Berkat kebohongan, peristiwa sakral Proklamasi 17 Agustus 1945 dapat didokumentasikan dan disaksikan oleh kita hingga kini. Saat tentara Jepang ingin merampas negatif foto yang mengabadikan peristiwa penting
tersebut, Frans Mendoer, fotografer yang merekam detik-detik proklamasi, berbohong kepada mereka. Dia bilang tak punya negatif itu dan sudah diserahkan kepada Barisan Pelopor, sebuah gerakan perjuangan. Mendengar jawaban itu, Jepang pun marah besar. Padahal negatif film itu ditanam di bawah sebuah pohon di halaman Kantor harian Asia Raja. Setelah Jepang pergi, negatif itu diafdruk dan dipublikasi secara luas hingga bisa dinikmati sampai sekarang. Bagaimana kalau Mendoer bersikap jujur pada Jepang?
Gelar Proklamator untuk Bung Karno dan Bung Hatta, hanyalah gelar lisan yang diberikan rakyat Indonesia kepadanya selama 41 tahun! Sebab, baru 1986 Permerintah memberikan gelar proklamator secara resmi kepada mereka.

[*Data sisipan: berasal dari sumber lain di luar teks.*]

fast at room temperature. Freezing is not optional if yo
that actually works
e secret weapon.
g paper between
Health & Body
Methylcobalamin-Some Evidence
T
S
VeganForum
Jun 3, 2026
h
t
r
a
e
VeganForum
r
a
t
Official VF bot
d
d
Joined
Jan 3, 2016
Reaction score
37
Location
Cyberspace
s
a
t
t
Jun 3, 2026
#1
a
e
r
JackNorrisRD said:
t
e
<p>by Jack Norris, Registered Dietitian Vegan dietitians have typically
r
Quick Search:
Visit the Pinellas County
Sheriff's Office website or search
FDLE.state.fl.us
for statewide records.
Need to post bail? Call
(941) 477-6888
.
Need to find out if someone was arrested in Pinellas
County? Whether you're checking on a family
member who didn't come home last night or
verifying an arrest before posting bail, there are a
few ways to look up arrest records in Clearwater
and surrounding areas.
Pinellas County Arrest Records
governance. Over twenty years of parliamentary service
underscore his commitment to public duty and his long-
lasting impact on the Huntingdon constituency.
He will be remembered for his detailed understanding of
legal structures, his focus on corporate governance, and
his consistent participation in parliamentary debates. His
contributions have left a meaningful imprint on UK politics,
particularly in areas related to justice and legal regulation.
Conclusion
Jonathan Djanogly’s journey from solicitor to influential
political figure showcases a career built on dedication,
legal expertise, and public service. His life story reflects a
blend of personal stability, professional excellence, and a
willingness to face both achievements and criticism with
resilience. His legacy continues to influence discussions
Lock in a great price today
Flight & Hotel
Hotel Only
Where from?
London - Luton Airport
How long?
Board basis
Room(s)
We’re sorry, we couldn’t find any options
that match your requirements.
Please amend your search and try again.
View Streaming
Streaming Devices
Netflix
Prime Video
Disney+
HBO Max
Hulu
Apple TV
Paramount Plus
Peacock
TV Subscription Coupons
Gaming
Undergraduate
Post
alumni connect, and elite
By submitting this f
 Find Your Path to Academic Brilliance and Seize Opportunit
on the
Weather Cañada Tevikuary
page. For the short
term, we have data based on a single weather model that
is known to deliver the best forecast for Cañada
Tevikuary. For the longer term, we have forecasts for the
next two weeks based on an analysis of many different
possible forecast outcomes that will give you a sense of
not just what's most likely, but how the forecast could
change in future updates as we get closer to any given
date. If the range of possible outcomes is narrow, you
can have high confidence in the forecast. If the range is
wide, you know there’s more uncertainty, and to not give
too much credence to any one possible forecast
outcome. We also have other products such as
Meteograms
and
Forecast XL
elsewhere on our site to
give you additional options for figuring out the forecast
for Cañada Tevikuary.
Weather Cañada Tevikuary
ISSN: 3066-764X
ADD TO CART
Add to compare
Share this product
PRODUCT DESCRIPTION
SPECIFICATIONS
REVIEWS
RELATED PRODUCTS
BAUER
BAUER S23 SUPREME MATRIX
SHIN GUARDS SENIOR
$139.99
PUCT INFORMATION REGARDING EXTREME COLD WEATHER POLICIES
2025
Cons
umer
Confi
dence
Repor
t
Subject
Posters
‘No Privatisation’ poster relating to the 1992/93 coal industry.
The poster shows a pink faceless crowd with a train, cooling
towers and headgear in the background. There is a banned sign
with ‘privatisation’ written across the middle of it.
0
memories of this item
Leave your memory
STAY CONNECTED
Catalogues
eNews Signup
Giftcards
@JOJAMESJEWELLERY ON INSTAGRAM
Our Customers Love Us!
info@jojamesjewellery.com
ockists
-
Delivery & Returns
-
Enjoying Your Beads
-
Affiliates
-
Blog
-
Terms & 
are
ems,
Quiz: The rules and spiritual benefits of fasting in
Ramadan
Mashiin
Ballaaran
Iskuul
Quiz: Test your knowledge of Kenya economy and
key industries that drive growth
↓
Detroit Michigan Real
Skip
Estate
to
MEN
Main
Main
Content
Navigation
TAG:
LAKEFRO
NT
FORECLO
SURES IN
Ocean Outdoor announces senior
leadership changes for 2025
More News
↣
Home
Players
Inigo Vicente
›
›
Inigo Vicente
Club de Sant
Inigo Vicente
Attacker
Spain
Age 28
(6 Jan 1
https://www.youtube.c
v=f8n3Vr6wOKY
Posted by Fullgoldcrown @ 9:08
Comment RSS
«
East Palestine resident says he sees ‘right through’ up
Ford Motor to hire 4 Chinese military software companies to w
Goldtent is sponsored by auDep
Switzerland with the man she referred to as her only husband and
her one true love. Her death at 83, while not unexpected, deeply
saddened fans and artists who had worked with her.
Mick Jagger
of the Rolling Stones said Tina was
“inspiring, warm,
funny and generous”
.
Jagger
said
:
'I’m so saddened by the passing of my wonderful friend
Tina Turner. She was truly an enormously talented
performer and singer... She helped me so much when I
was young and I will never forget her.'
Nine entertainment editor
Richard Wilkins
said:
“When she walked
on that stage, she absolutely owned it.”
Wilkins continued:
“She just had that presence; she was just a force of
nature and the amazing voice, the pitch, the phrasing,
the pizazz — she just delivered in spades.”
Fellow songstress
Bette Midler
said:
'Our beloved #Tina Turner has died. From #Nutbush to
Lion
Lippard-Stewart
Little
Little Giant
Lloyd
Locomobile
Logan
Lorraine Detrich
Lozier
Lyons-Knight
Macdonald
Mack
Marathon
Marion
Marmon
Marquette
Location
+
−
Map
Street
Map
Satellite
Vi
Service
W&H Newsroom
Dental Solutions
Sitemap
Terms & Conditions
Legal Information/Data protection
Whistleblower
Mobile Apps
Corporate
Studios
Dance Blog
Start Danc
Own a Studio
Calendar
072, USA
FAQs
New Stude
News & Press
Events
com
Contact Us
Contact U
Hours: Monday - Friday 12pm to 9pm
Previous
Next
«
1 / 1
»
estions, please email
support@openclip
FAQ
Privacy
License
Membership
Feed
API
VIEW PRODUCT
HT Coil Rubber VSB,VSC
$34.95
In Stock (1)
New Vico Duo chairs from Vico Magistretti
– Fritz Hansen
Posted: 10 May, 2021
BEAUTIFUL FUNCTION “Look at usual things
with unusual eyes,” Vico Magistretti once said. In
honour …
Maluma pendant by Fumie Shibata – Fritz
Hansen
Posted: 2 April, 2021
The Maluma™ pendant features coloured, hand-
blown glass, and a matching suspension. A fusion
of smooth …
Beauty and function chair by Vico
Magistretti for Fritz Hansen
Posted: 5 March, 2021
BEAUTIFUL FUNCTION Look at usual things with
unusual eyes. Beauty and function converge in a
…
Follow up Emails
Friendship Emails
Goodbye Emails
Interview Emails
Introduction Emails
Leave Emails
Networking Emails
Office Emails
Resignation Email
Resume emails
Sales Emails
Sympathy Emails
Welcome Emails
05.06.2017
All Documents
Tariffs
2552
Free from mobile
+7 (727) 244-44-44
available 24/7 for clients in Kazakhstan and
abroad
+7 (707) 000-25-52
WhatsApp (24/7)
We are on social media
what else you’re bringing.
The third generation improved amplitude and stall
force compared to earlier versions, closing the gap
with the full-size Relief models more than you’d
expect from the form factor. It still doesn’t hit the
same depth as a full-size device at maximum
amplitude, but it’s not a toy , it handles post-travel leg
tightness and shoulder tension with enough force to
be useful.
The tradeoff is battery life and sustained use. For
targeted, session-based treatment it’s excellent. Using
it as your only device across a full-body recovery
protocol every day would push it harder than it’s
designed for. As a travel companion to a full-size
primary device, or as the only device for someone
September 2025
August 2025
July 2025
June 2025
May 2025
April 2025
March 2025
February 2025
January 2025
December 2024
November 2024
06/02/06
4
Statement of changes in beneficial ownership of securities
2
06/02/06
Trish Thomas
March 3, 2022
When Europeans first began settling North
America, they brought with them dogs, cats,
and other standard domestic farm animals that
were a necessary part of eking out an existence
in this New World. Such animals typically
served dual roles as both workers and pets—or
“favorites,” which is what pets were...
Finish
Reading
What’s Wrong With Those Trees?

Kalau saja usul Bung Hatta diterima, tentu Indonesia punya “lebih dari dua” proklamator. Saat setelah konsep naskah Proklamasi Kemerdekaan Indonesia rampung disusun di rumah Laksamana Maeda, Jl Imam Bonjol no. 1, Jakarta, Bung Hatta mengusulkan semua yang hadir saat rapat din hari itu ikut menandatangani teks proklamasi yang akan dibacakan pagi harinya. Tetapi usul ditolak oleh Soekarni, seorang pemuda yang hadir. Rapat itu dihadiri Soekarno, Hatta dan calon proklamator yang gagal : Achmad Soebardjo, Soekarni dan Sajuti Melik. “Huh, diberi kesempatan membuat sejarah tidak mau”, gerutu Bung Hatta karena usulnya ditolak.
Perjuangan frontal melawan Belanda, ternyata tidak hanya menelan korban rakyat biasa, tetapi juga seorang menteri kabinet RI. Soepeno, Menteri Pembangunan dan Pemuda dalam Kabinet Hatta, merupakan satu-satunya menteri yang tewas ditembak Belanda. Sebuah ujung revolver, dimasukkan ke dalam mulutnya dan diledakkan secara keji oleh seorang tentara Belanda. Pelipis kirinya tembus kena peluru. Kejadian tersebut terjadi pada 24 Februari 1949 pagi di sebuah tempat di Kabupaten Nganjuk , Jawa Timur. Saat itu, Soepeno dan ajudannya sedang mandi sebuah pancuran air terjun.
Belum ada negara di dunia yang memiliki ibu kota sampai tiga dalam kurun waktu relatif singkat. Antara 1945 dan 1948, Indonesia mempunyai 3 ibu kota, yakni Jakarta (1945-1946), Yogyakarta ( 1946-1948 ) dan Bukittinggi (1948-1949).